The ontology layer provides a second guardrail. Even if someone crafts a survey with adversarial weight vectors designed to always classify users as a particular type, the ontology’s disjointness axioms and degree calculations will produce suspicious results — degrees clustered at 0.0 or 1.0, dimensions that don’t vary across users. These patterns are detectable.
Why this matters beyond personality quizzes
Personality surveys are our starting point, not our destination. The same architecture supports:
- Mental health screenings (PHQ-9, GAD-7) where privacy isn’t a feature but a clinical requirement
- Learning style assessments that help study groups form without a platform profiling students
- Team compatibility surveys shared within encrypted group channels — your employer sees the team dynamics report, not your individual answers
- Research instruments where participants can contribute aggregate statistics (ontology classifications) to a study without exposing raw responses
In each case, the principle is the same: compute locally, reason locally, share only the conclusions you choose, encrypted to the people you choose.
The phone in your pocket has more compute power than the machines that originally scored these instruments.

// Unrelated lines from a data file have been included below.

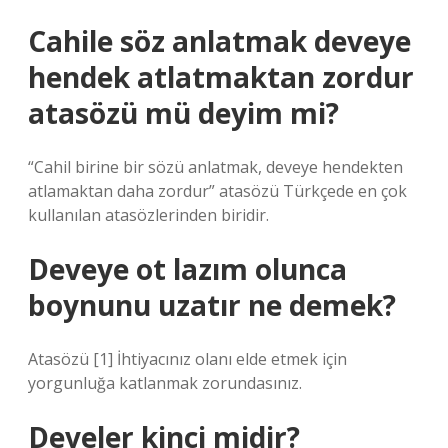
Cahile söz anlatmak deveye
hendek atlatmaktan zordur
atasözü mü deyim mi?
“Cahil birine bir sözü anlatmak, deveye hendekten
atlamaktan daha zordur” atasözü Türkçede en çok
kullanılan atasözlerinden biridir.
Deveye ot lazım olunca
boynunu uzatır ne demek?
Atasözü [1] İhtiyacınız olanı elde etmek için
yorgunluğa katlanmak zorundasınız.
Develer kinci midir?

There is no technical reason your personality profile needs to exist on someone else’s server. The only reason it does is because the business model requires it.
We’d rather build a different business model.
Loxation is a peer-to-peer messaging app that operates over Bluetooth mesh networks with end-to-end encryption. The survey system described here uses Rukuzu, an on-device graph database, and Dealer, a fuzzy OWL 2 EL++ reasoner — both designed to run where your data lives: on your device.